What emerges from this is that Firefox is much slower than Chrome on small and middle array sizes, with peak performance going from ~1.8x at size 10 to ~3.2x at size 1000.
However, Firefox shines on large sizes, with peak performance ~2x that of Chrome.
This means there’s an inflection point in terms of array size where Chrome starts losing performance to Firefox instead of gaining it, until they reach performance parity at size = N and then Firefox surpasses Chrome from that point on.

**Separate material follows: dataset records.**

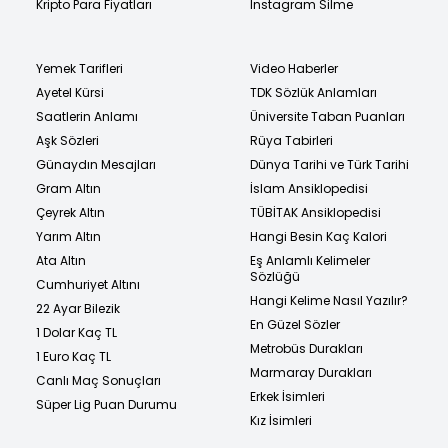
Kripto Para Fiyatları
Instagram Silme
Yemek Tarifleri
Video Haberler
Ayetel Kürsi
TDK Sözlük Anlamları
Saatlerin Anlamı
Üniversite Taban Puanları
Aşk Sözleri
Rüya Tabirleri
Günaydın Mesajları
Dünya Tarihi ve Türk Tarihi
Gram Altın
İslam Ansiklopedisi
Çeyrek Altın
TÜBİTAK Ansiklopedisi
Yarım Altın
Hangi Besin Kaç Kalori
Ata Altın
Eş Anlamlı Kelimeler
Sözlüğü
Cumhuriyet Altını
Hangi Kelime Nasıl Yazılır?
22 Ayar Bilezik
En Güzel Sözler
1 Dolar Kaç TL
Metrobüs Durakları
1 Euro Kaç TL
Marmaray Durakları
Canlı Maç Sonuçları
Erkek İsimleri
Süper Lig Puan Durumu
Kız İsimleri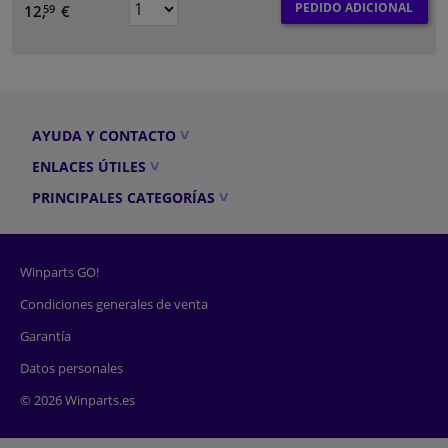
PEDIDO ADICIONAL
12,
€
59
AYUDA Y CONTACTO
ENLACES ÚTILES
PRINCIPALES CATEGORÍAS
Winparts GO!
Condiciones generales de venta
Garantía
Datos personales
© 2026 Winparts.es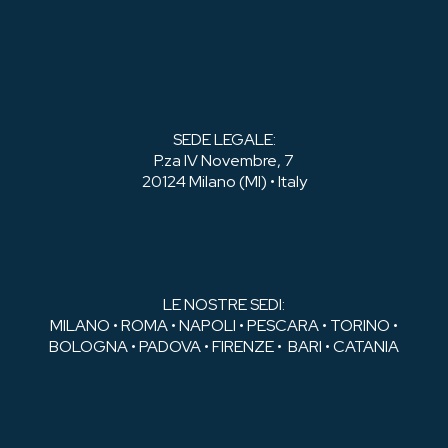
SEDE LEGALE:
P.za IV Novembre, 7
20124 Milano (MI) • Italy
LE NOSTRE SEDI:
MILANO • ROMA • NAPOLI • PESCARA • TORINO •
BOLOGNA • PADOVA • FIRENZE • BARI • CATANIA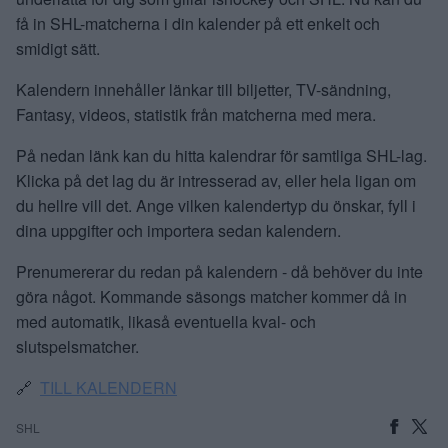
få in SHL-matcherna i din kalender på ett enkelt och
smidigt sätt.
Kalendern innehåller länkar till biljetter, TV-sändning,
Fantasy, videos, statistik från matcherna med mera.
På nedan länk kan du hitta kalendrar för samtliga SHL-lag.
Klicka på det lag du är intresserad av, eller hela ligan om
du hellre vill det. Ange vilken kalendertyp du önskar, fyll i
dina uppgifter och importera sedan kalendern.
Prenumererar du redan på kalendern - då behöver du inte
göra något. Kommande säsongs matcher kommer då in
med automatik, likaså eventuella kval- och
slutspelsmatcher.
🔗
TILL KALENDERN
SHL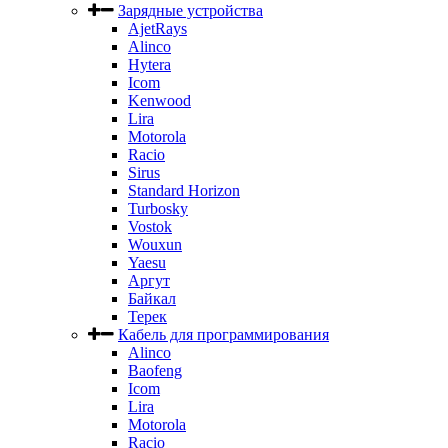
Зарядные устройства
AjetRays
Alinco
Hytera
Icom
Kenwood
Lira
Motorola
Racio
Sirus
Standard Horizon
Turbosky
Vostok
Wouxun
Yaesu
Аргут
Байкал
Терек
Кабель для программирования
Alinco
Baofeng
Icom
Lira
Motorola
Racio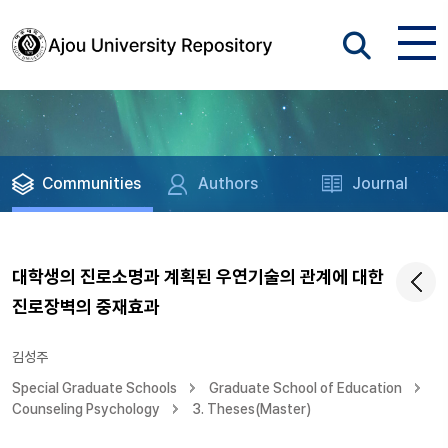
Communities
Authors
Journal
대학생의 진로소명과 계획된 우연기술의 관계에 대한
진로장벽의 중재효과
김성주
Special Graduate Schools
Graduate School of Education
Counseling Psychology
3. Theses(Master)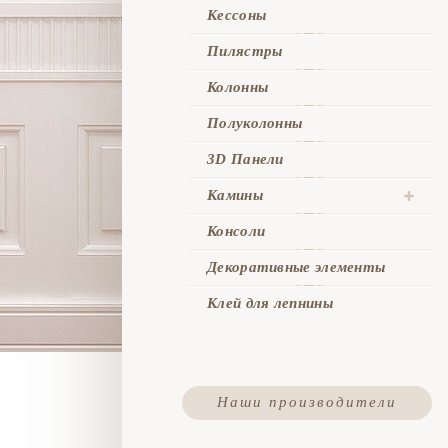
Кессоны
Пилястры
Колонны
Полуколонны
3D Панели
Камины
Консоли
Декоративные элементы
Клей для лепнины
Наши производители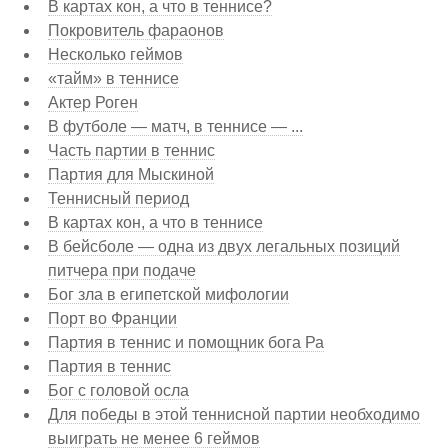
В картах кон, а что в теннисе?
Покровитель фараонов
Несколько геймов
«тайм» в теннисе
Актер Роген
В футболе — матч, в теннисе — ...
Часть партии в теннис
Партия для Мыскиной
Теннисный период
В картах кон, а что в теннисе
В бейсболе — одна из двух легальных позиций
питчера при подаче
Бог зла в египетской мифологии
Порт во Франции
Партия в теннис и помощник бога Ра
Партия в теннис
Бог с головой осла
Для победы в этой теннисной партии необходимо
выиграть не менее 6 геймов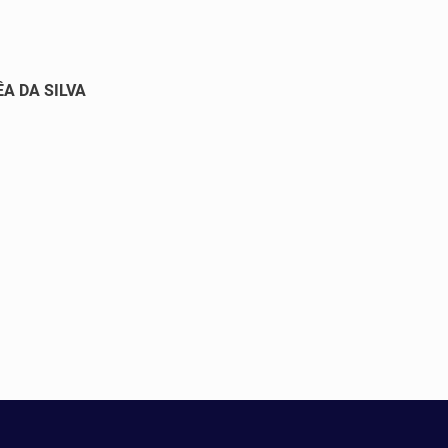
A DA SILVA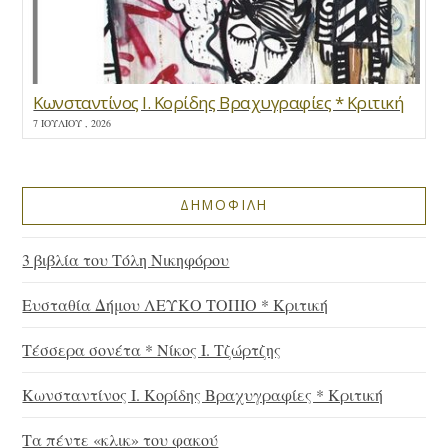
Κωνσταντίνος Ι. Κορίδης Βραχυγραφίες * Κριτική
7 ΙΟΥΛΊΟΥ , 2026
ΔΗΜΟΦΙΛΗ
3 βιβλία του Τόλη Νικηφόρου
Ευσταθία Δήμου ΛΕΥΚΟ ΤΟΠΙΟ * Κριτική
Τέσσερα σονέτα * Νίκος Ι. Τζώρτζης
Κωνσταντίνος Ι. Κορίδης Βραχυγραφίες * Κριτική
Τα πέντε «κλικ» του φακού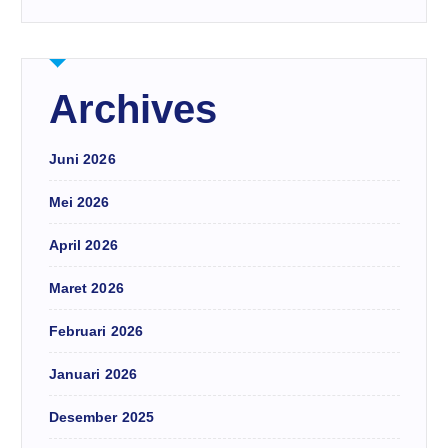
Archives
Juni 2026
Mei 2026
April 2026
Maret 2026
Februari 2026
Januari 2026
Desember 2025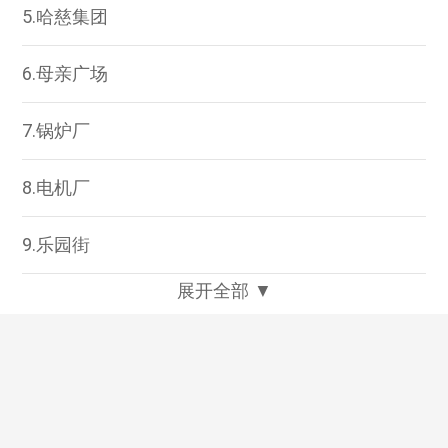
5.哈慈集团
6.母亲广场
7.锅炉厂
8.电机厂
9.乐园街
展开全部 ▼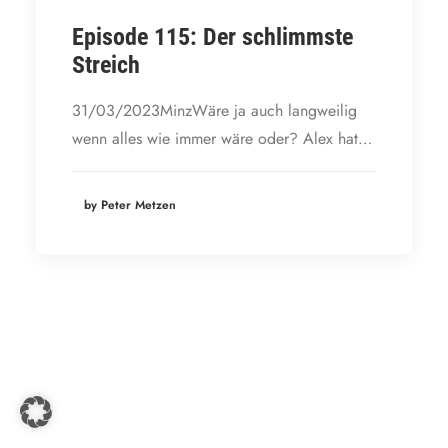
Episode 115: Der schlimmste
Streich
31/03/2023MinzWäre ja auch langweilig
wenn alles wie immer wäre oder? Alex hat…
by Peter Metzen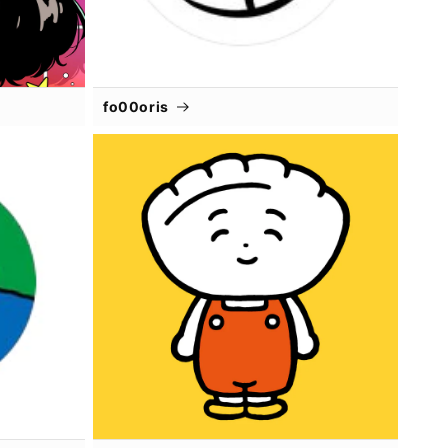
fo00oris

Looking more closely, it can be observed that Firefox is slower than Chrome on all approaches except A1 “C-style for-loop” (nothing to call home for, unfortunately) and, more importantly, A3 “Array.prototype.forEach() with pre-allocated Array” (performing much better than Chrome at large sizes, see the ~2x peak performance mentioned earlier).
Caveats
.slice() makes shallow copies, it doesn’t go further than one level down, so its use in cloning an array that is React state to then modify it should only be considered if the array elements are simple types (number/string/boolean) or objects with depth 1, i.e. {a: 5, b: "boo", c: false}
.
The results presented in this post do not apply anymore if the array is instead made of deeper objects, like for example:
{
ticker: 'AAPL',
currency: 'eur',
prices: {
daily: {
open: 500,
close: 600,
},
weekly: {
open: 480,
close: 570,
},
}
}
which instead of .slice() (the winner in Chrome) require a deep-copying solution.
But that’s a story for another blog post.